======== Record extracts

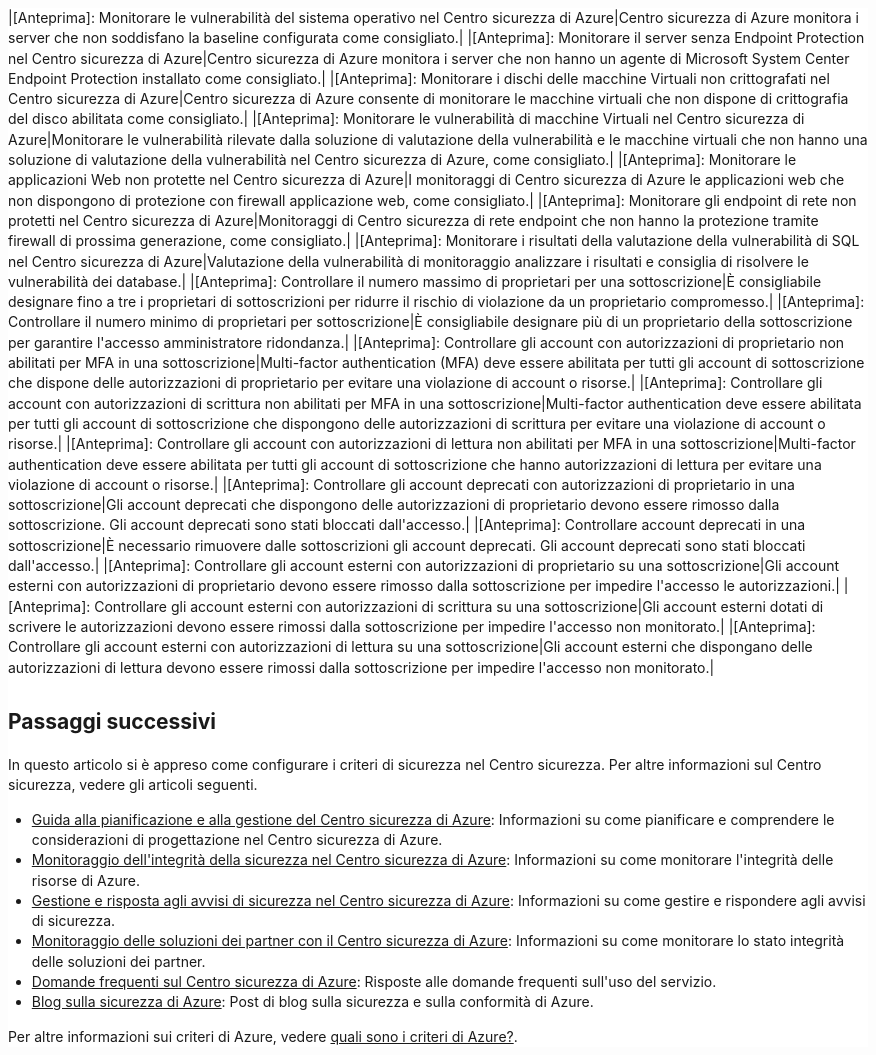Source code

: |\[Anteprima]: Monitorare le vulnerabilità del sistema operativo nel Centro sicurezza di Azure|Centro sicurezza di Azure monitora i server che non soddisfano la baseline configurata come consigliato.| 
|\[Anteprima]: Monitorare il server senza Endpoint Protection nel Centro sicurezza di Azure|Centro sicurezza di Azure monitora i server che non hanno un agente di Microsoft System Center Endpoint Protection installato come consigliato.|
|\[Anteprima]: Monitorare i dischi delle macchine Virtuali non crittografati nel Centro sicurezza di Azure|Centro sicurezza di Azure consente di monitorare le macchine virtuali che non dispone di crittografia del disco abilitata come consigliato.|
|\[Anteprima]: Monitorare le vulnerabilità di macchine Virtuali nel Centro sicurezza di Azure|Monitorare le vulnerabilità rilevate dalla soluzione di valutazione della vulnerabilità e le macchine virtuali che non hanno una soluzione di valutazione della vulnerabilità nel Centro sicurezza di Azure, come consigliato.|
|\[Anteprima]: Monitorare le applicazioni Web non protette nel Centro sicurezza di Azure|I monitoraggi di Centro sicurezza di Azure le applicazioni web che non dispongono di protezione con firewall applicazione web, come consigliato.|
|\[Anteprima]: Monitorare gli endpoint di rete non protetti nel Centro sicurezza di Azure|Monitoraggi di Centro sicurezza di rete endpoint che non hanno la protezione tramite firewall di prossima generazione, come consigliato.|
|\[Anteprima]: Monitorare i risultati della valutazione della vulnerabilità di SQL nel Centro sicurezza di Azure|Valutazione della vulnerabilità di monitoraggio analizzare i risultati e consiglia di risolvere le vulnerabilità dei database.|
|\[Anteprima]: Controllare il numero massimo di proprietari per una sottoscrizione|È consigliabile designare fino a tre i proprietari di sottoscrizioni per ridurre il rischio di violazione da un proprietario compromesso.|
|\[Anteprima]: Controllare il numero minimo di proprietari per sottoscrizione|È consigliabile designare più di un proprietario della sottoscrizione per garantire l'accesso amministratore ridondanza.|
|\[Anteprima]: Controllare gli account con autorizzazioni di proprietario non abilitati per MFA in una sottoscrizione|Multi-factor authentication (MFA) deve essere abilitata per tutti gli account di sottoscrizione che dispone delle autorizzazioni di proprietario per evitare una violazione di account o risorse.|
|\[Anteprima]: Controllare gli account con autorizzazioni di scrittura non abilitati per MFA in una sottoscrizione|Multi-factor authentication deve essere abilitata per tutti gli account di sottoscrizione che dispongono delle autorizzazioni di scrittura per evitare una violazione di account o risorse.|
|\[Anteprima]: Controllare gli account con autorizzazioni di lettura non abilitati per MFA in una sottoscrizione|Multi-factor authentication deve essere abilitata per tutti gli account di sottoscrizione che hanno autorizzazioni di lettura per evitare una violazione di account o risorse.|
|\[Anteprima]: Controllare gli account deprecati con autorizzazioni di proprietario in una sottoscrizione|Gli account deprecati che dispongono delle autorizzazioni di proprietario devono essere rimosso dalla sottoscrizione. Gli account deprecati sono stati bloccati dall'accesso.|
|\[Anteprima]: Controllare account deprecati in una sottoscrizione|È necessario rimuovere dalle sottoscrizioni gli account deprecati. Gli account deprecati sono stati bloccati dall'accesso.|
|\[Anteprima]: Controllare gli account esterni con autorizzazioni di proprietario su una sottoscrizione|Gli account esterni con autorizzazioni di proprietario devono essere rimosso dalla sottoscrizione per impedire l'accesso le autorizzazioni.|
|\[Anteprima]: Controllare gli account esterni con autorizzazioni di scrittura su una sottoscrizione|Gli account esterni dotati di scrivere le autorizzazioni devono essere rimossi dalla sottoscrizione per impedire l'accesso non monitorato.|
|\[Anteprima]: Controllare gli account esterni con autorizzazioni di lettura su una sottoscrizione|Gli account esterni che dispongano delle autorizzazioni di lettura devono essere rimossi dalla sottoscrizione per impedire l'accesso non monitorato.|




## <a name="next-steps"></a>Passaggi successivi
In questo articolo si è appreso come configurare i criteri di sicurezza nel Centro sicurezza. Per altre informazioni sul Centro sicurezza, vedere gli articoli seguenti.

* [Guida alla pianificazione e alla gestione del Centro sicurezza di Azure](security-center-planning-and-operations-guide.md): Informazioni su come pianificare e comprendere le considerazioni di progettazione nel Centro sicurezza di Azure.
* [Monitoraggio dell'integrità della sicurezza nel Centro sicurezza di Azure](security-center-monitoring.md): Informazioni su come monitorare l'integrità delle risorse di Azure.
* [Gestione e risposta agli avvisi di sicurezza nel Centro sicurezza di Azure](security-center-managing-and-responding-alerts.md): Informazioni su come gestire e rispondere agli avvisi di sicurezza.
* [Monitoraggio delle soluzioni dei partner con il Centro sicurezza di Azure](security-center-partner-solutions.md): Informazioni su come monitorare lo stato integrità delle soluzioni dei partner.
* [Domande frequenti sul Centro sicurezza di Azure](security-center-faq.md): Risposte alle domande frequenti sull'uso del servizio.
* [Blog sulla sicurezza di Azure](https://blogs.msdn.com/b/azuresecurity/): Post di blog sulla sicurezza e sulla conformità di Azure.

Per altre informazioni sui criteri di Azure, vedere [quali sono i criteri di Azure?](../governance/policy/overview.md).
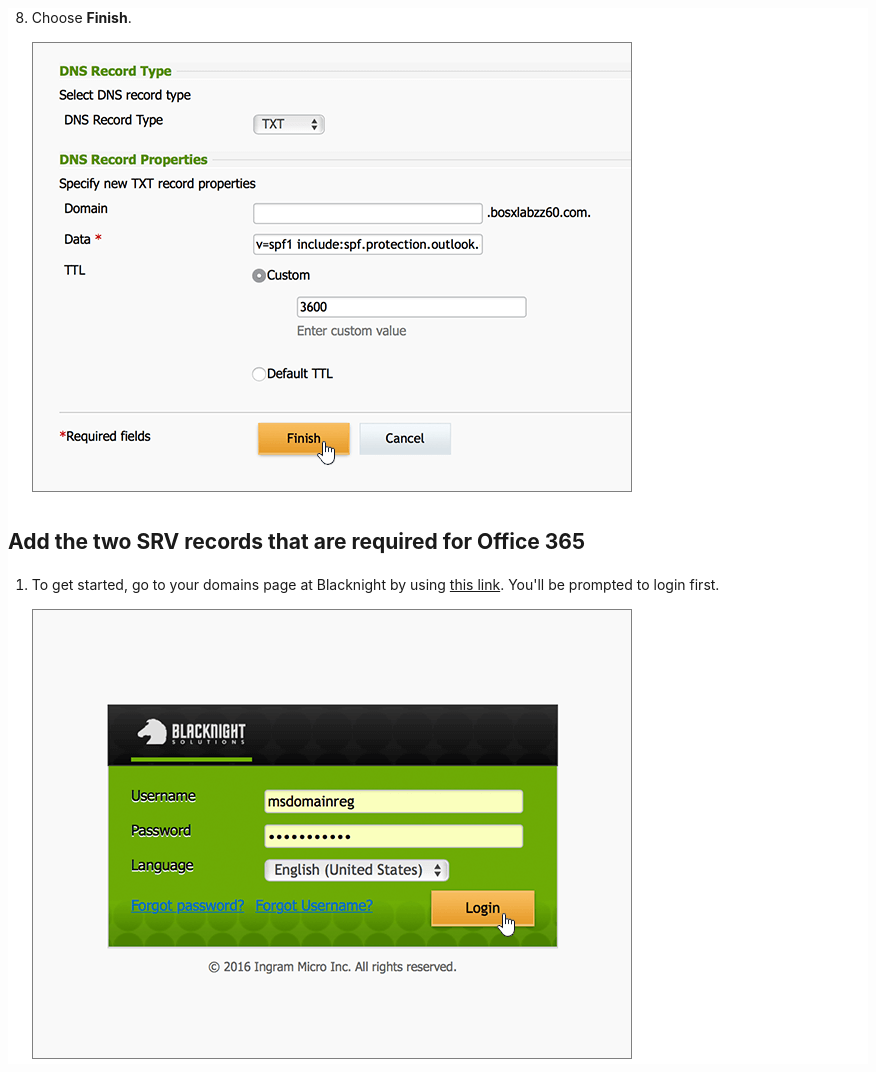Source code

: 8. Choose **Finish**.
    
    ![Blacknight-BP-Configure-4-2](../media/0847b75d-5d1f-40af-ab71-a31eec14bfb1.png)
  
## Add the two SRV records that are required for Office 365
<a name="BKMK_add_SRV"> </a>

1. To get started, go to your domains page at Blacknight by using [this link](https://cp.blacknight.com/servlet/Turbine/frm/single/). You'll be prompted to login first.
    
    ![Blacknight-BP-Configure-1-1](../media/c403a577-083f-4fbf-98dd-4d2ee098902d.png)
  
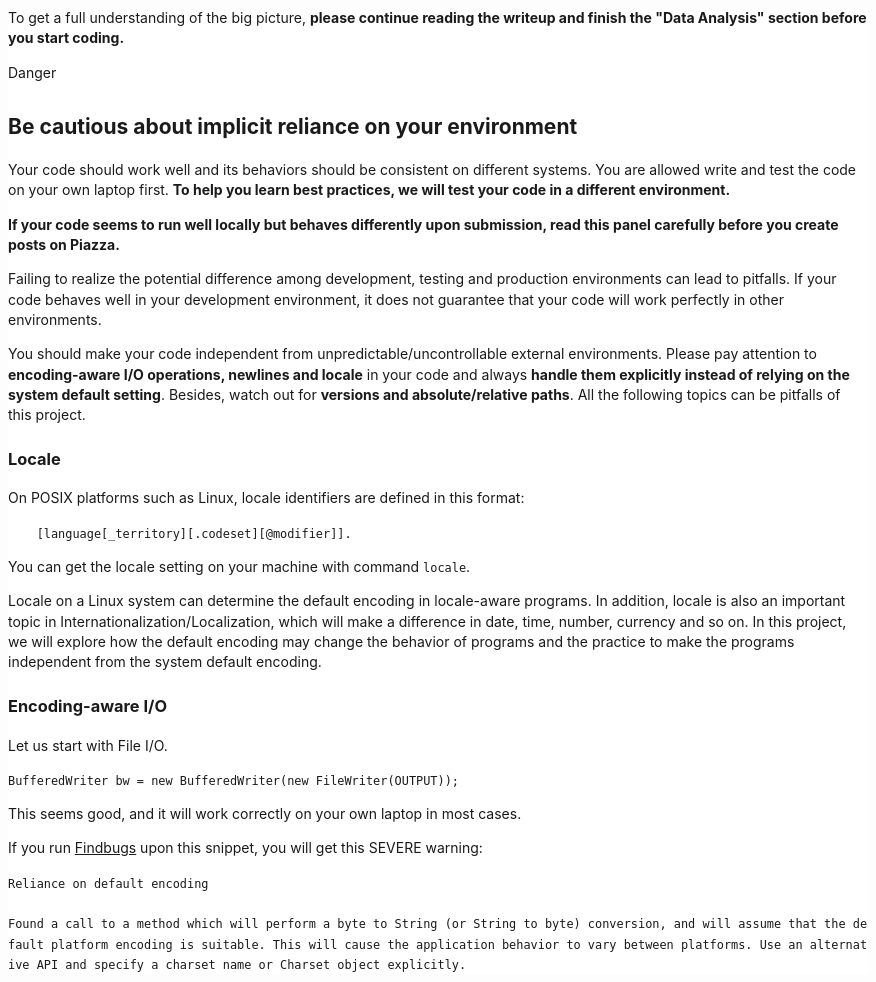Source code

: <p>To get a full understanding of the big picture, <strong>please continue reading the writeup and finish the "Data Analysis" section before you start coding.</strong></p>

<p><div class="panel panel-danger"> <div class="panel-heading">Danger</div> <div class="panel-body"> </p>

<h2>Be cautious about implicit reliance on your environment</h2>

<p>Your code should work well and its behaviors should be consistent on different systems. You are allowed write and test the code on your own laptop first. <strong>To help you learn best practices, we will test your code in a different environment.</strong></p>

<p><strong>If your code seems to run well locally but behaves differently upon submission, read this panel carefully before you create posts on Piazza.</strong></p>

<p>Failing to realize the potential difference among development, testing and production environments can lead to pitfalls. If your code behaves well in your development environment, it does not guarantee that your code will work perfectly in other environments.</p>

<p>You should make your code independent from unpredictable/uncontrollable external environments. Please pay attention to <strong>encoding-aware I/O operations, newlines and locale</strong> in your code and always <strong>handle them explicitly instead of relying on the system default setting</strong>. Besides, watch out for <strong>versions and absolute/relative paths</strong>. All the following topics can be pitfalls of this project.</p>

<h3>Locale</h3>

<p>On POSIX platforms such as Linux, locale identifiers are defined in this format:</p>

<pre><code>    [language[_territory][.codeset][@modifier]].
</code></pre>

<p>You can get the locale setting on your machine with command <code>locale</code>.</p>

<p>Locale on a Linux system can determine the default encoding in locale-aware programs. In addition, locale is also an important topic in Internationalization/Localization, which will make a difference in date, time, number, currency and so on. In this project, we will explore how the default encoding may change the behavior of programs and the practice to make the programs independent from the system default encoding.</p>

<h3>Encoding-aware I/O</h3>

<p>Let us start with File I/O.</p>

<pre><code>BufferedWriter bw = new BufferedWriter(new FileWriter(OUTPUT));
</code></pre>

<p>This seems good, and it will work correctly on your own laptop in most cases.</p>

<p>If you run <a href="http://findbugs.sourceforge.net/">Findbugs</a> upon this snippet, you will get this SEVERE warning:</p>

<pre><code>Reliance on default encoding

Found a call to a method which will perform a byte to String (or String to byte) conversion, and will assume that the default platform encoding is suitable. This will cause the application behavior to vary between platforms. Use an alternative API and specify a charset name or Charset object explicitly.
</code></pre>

================

What you should do:
Give back precisely the lines above that start at the line containing "Azure, come consigliato.|" and end at the line containing "generazione, come consigliato.|", inclusive. No other lines belong in the output.

Exercise solution:
|\[Anteprima]: Monitorare le vulnerabilità di macchine Virtuali nel Centro sicurezza di Azure|Monitorare le vulnerabilità rilevate dalla soluzione di valutazione della vulnerabilità e le macchine virtuali che non hanno una soluzione di valutazione della vulnerabilità nel Centro sicurezza di Azure, come consigliato.|
|\[Anteprima]: Monitorare le applicazioni Web non protette nel Centro sicurezza di Azure|I monitoraggi di Centro sicurezza di Azure le applicazioni web che non dispongono di protezione con firewall applicazione web, come consigliato.|
|\[Anteprima]: Monitorare gli endpoint di rete non protetti nel Centro sicurezza di Azure|Monitoraggi di Centro sicurezza di rete endpoint che non hanno la protezione tramite firewall di prossima generazione, come consigliato.|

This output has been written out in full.